— Start TEXT EXTRACT —
Defendant has in fact constructed a home at , New York. However, there are no circumstances under which such construction might, as a matter of law, constitute infringement. Even if it were assumed that the construction of the home constitutes a construction of the Plaintiff’s plans (which is not the case), and even if it were assumed that the plans are copyrightable and subject to no other defense (which is not the case), such construction would not constitute copyright infringement. As to architectural works it has universally been held that an infringement must instead be comprised of the making of an unauthorized copy of the plans. This has been the law for over one hundred twenty five years.
II. ANALYSIS.
A. The Standards Governing Consideration of Motion for Summary Judgement.
— End TEXT EXTRACT —
— Start MATERIAL SHOWN —
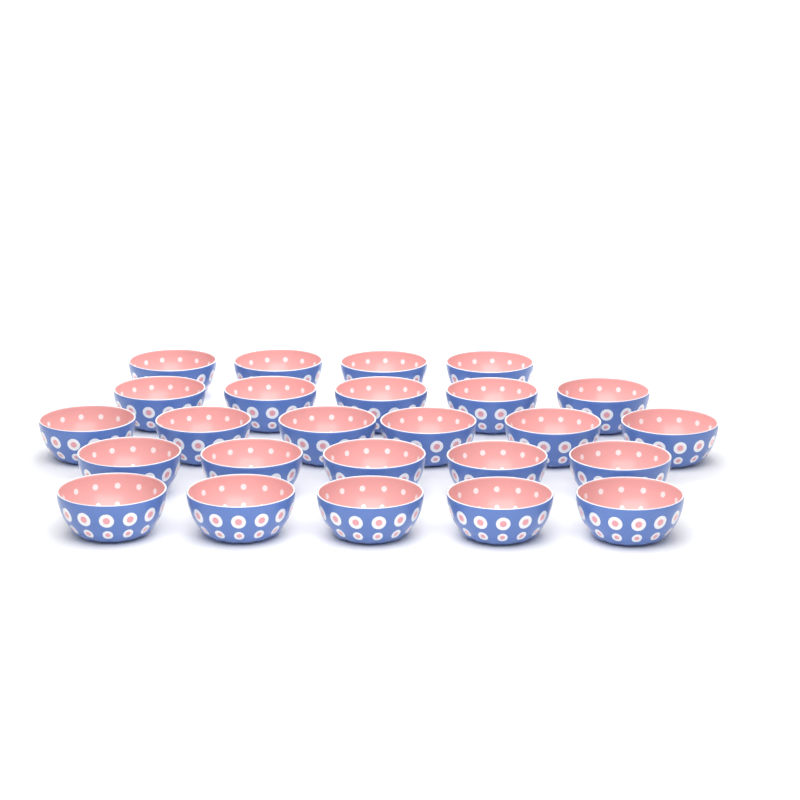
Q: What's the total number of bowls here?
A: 25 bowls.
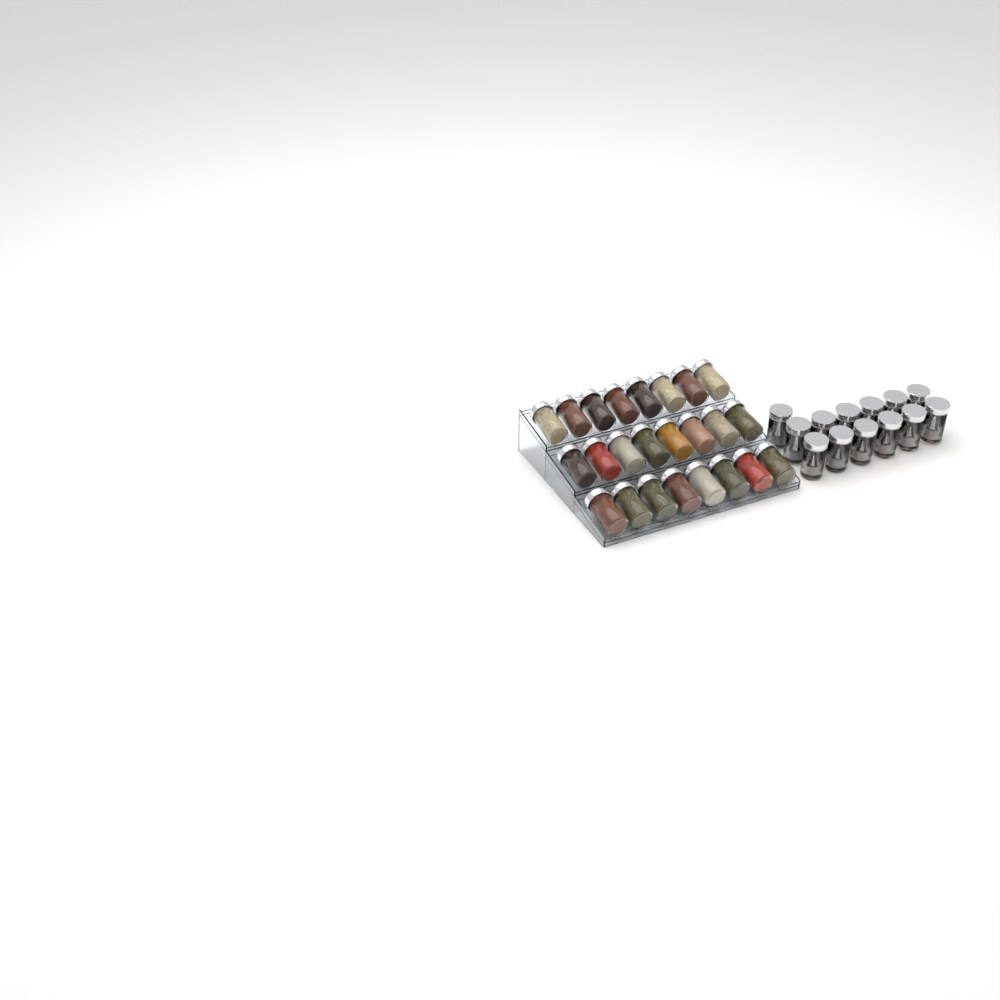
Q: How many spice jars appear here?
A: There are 37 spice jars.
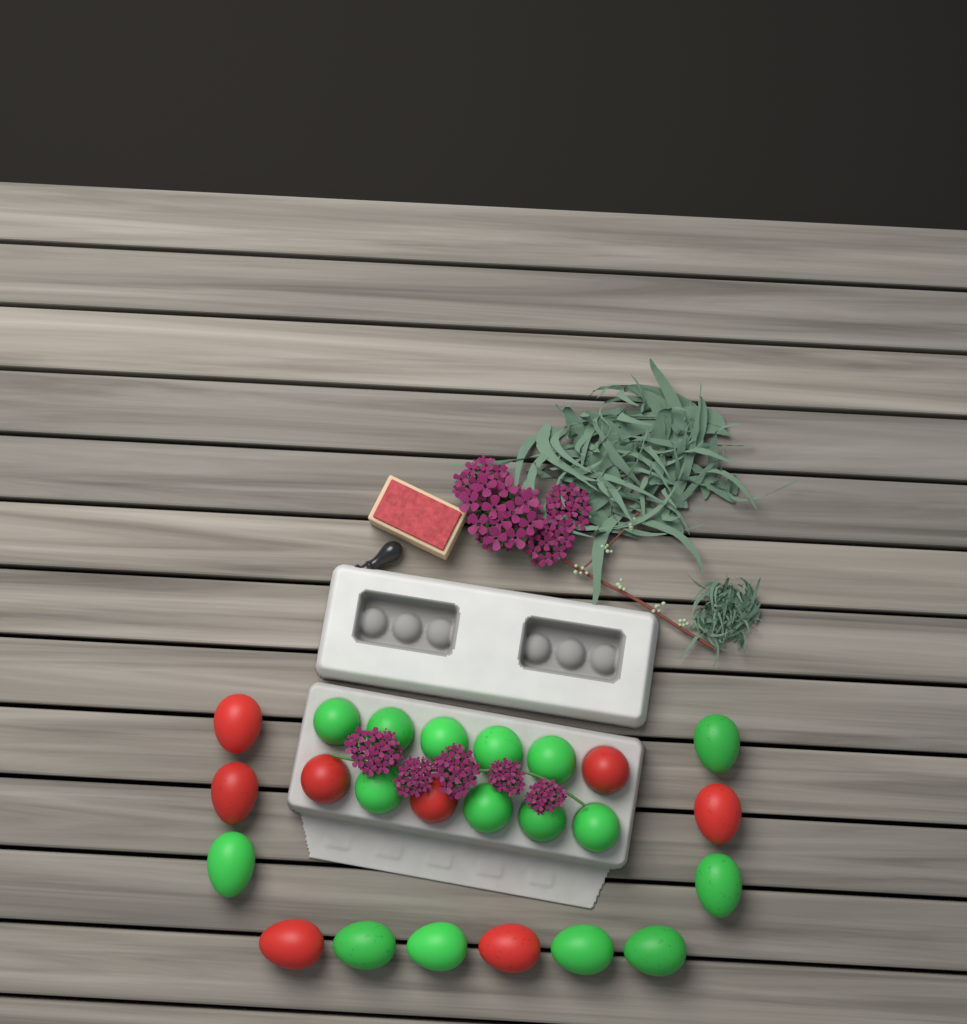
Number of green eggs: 16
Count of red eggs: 8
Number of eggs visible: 24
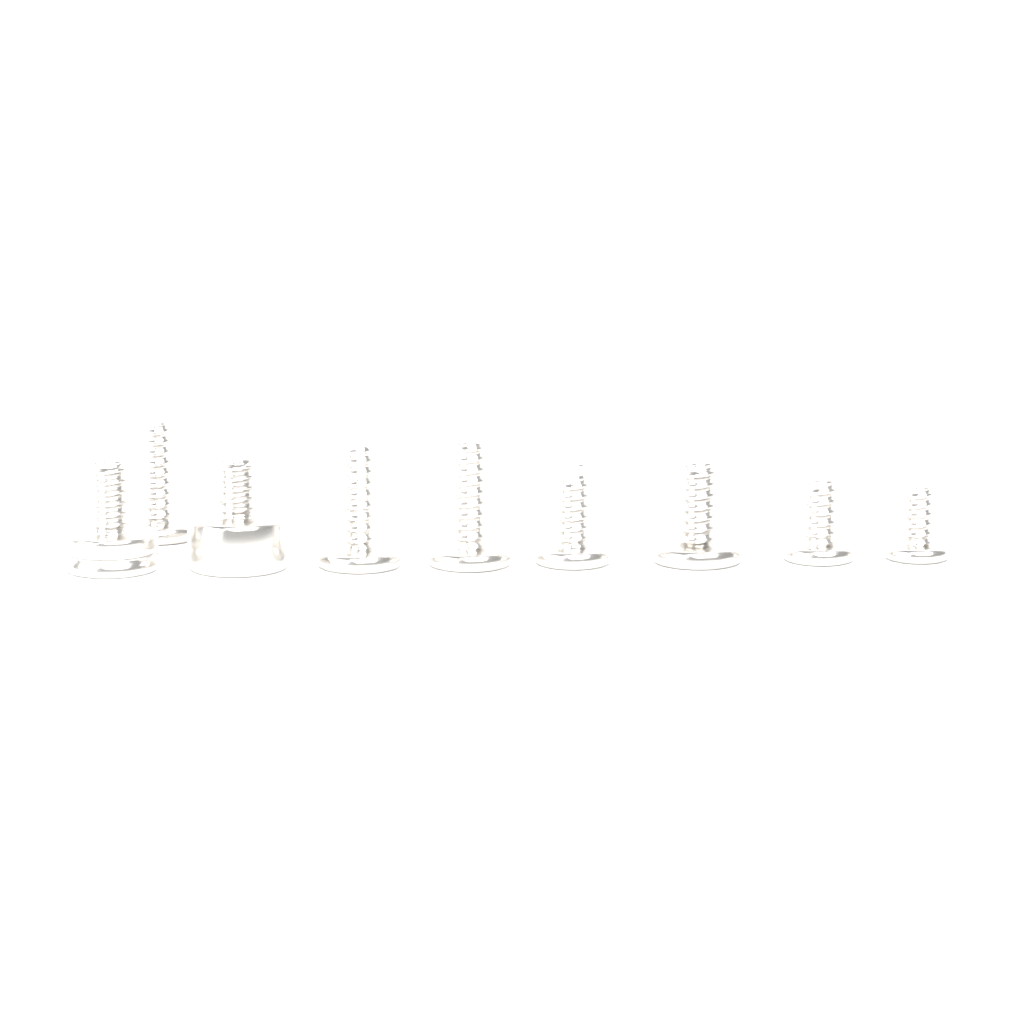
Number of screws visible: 9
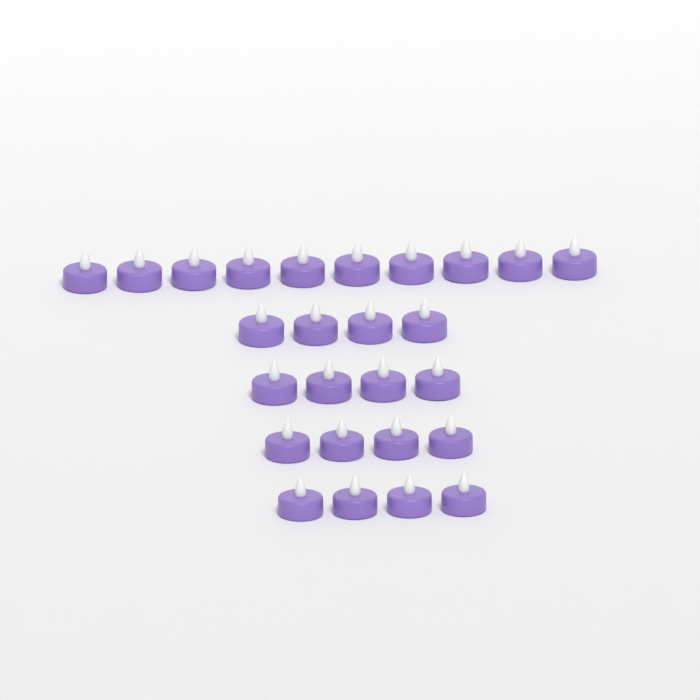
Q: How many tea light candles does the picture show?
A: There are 26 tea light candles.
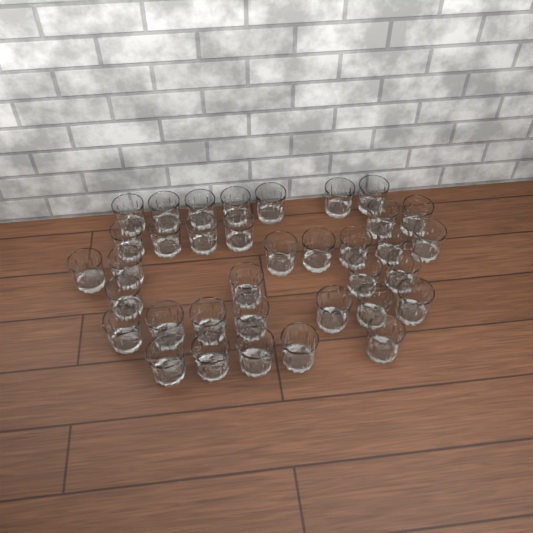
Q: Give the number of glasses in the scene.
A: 36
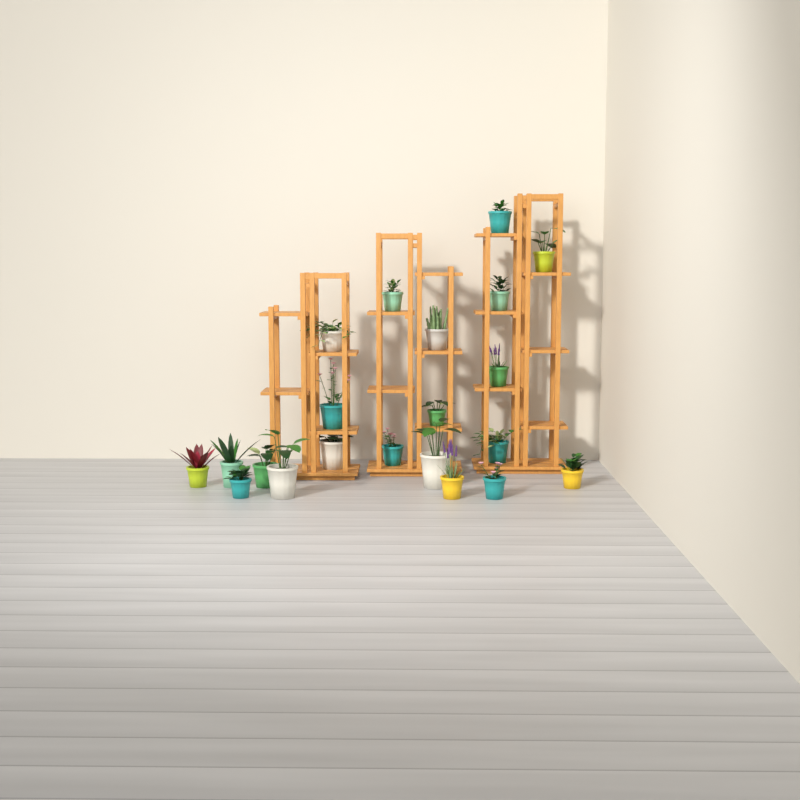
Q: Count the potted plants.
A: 21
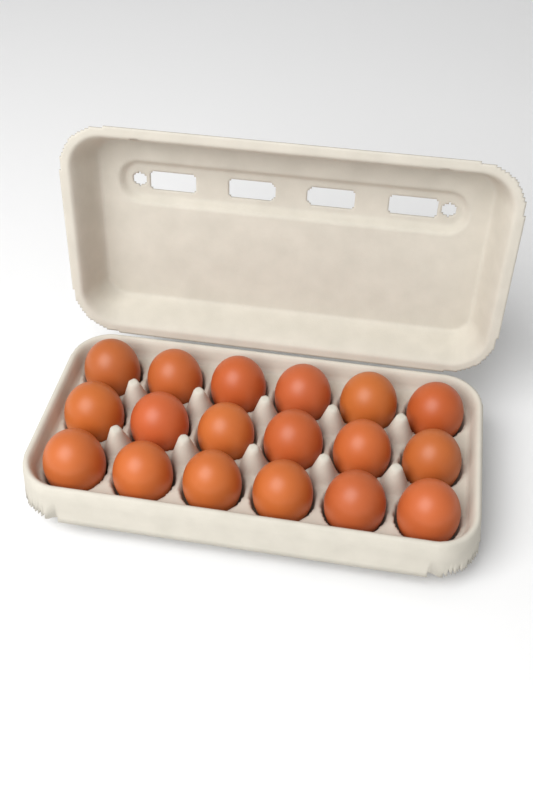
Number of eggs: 18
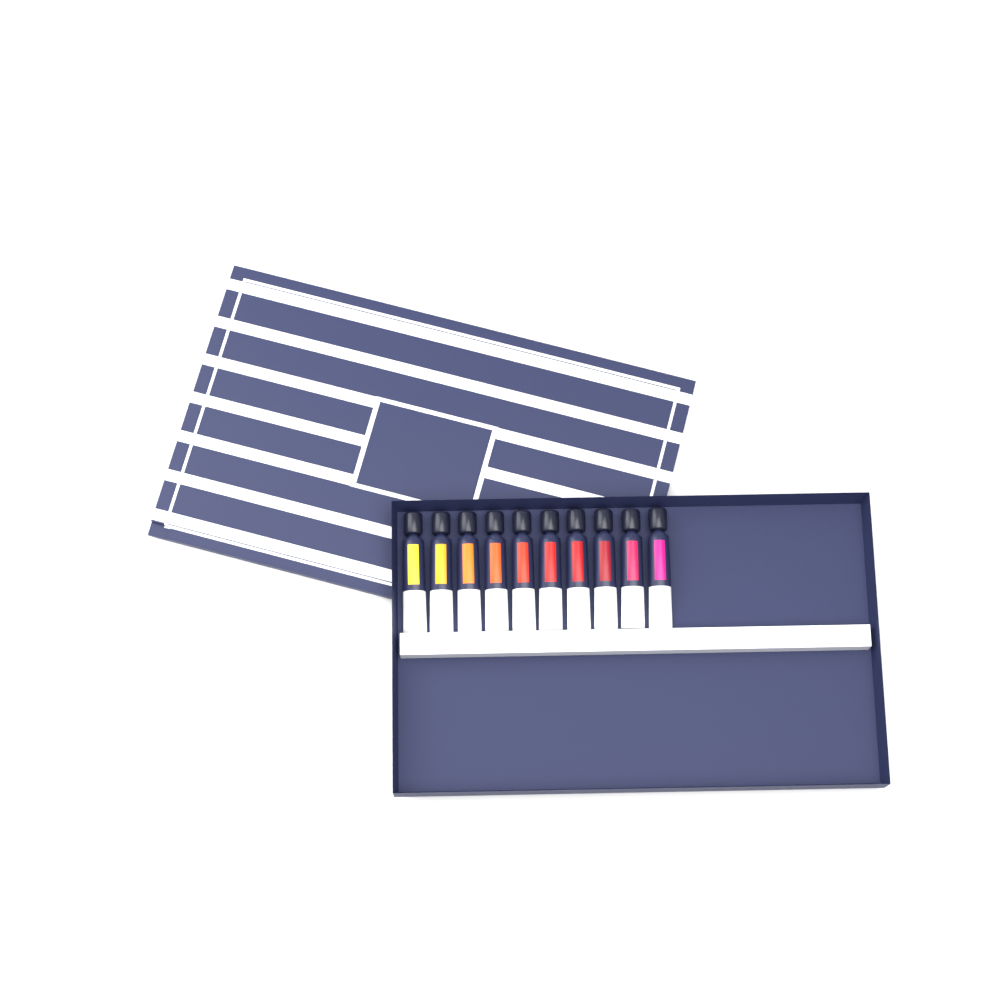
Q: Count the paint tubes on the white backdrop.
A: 10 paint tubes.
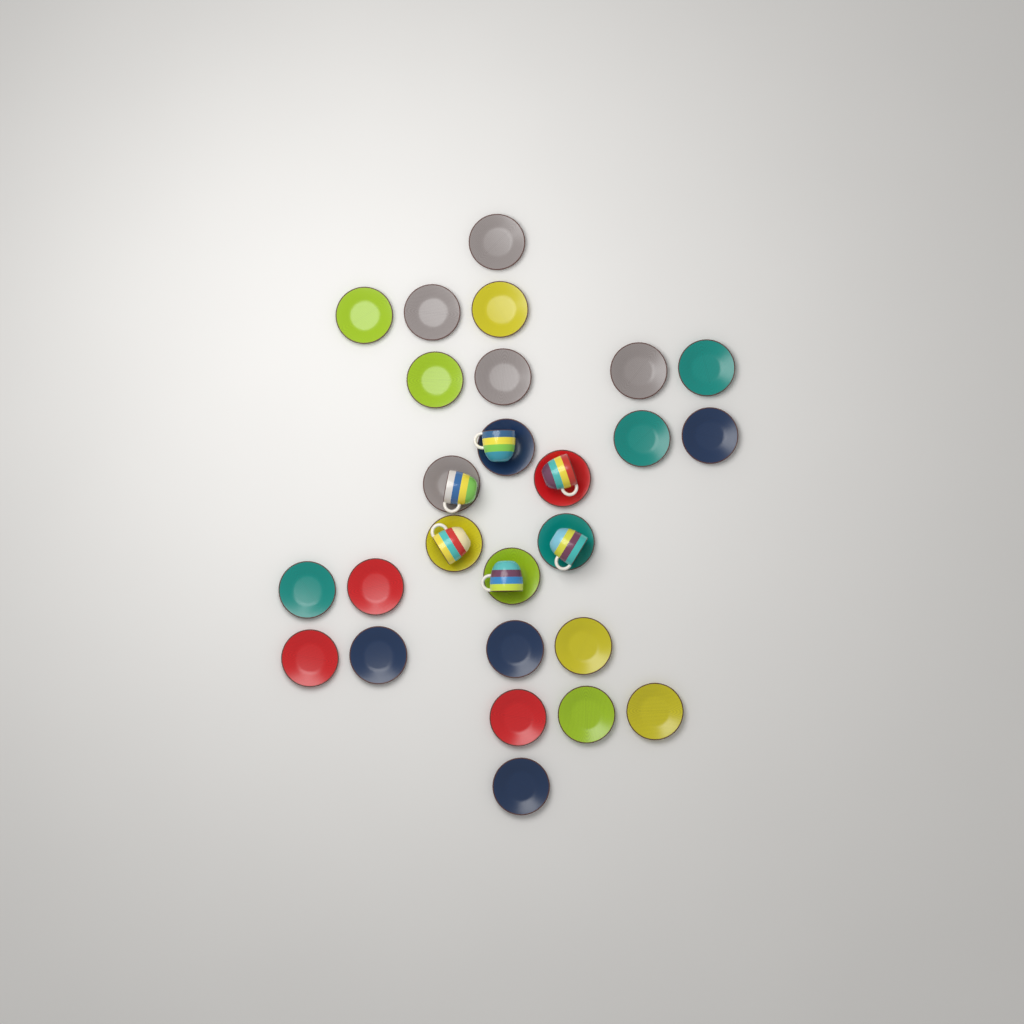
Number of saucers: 26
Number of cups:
— End MATERIAL SHOWN —
WHAT THE EXERCISE ASKS: Please continue the legal brief above on copyright in architectural plans from the point where it stops.

RIGHT ANSWER:
The Court may grant Defendant’s Motion for Partial Summary Judgement “if the pleadings, depositions, answers to interrogatories, and admissions on file...show that there is no genuine issue as to any material fact and that the moving party is entitled to judgment as a matter of law.” Fed.R.Civ.P. 56(c). Silver v. City Univ., 947 F.2d1021, 1022 (2d Cir. 1991); American Express Travel Related services Co. V. Accu-Weather, Inc., 849 F. Supp 233, 238 (S.D.N.Y. 1994), L.K. Comstock & Company v. Perini Corporation, 903 F.Supp 609, 611 (S.D.N.Y. 1995) . The Supreme Court has lowered the movant’s burden on a motion for summary judgment and increased the discretion accorded to judges in granting directed verdicts. See Matsushita Elec. Indus. Co. V. Zenith Radio Corp., 475 U.S. 574 (1986), Anderson v. Liberty Lobby, Inc., 477 U.S. 242 (1986), and Celotex Corp. V. Catrett, 477 U.S. 317 (1986). As a result, “summary judgement can be relied upon more so than in the past to weed out frivolous lawsuits and avoid wasteful trials.” Charles A. Wright et al., Federal Practice & Procedure Section 2727, at 35 (Supp.1994).
B. The Allegations of Copyright Infringement Due To Construction of Plans.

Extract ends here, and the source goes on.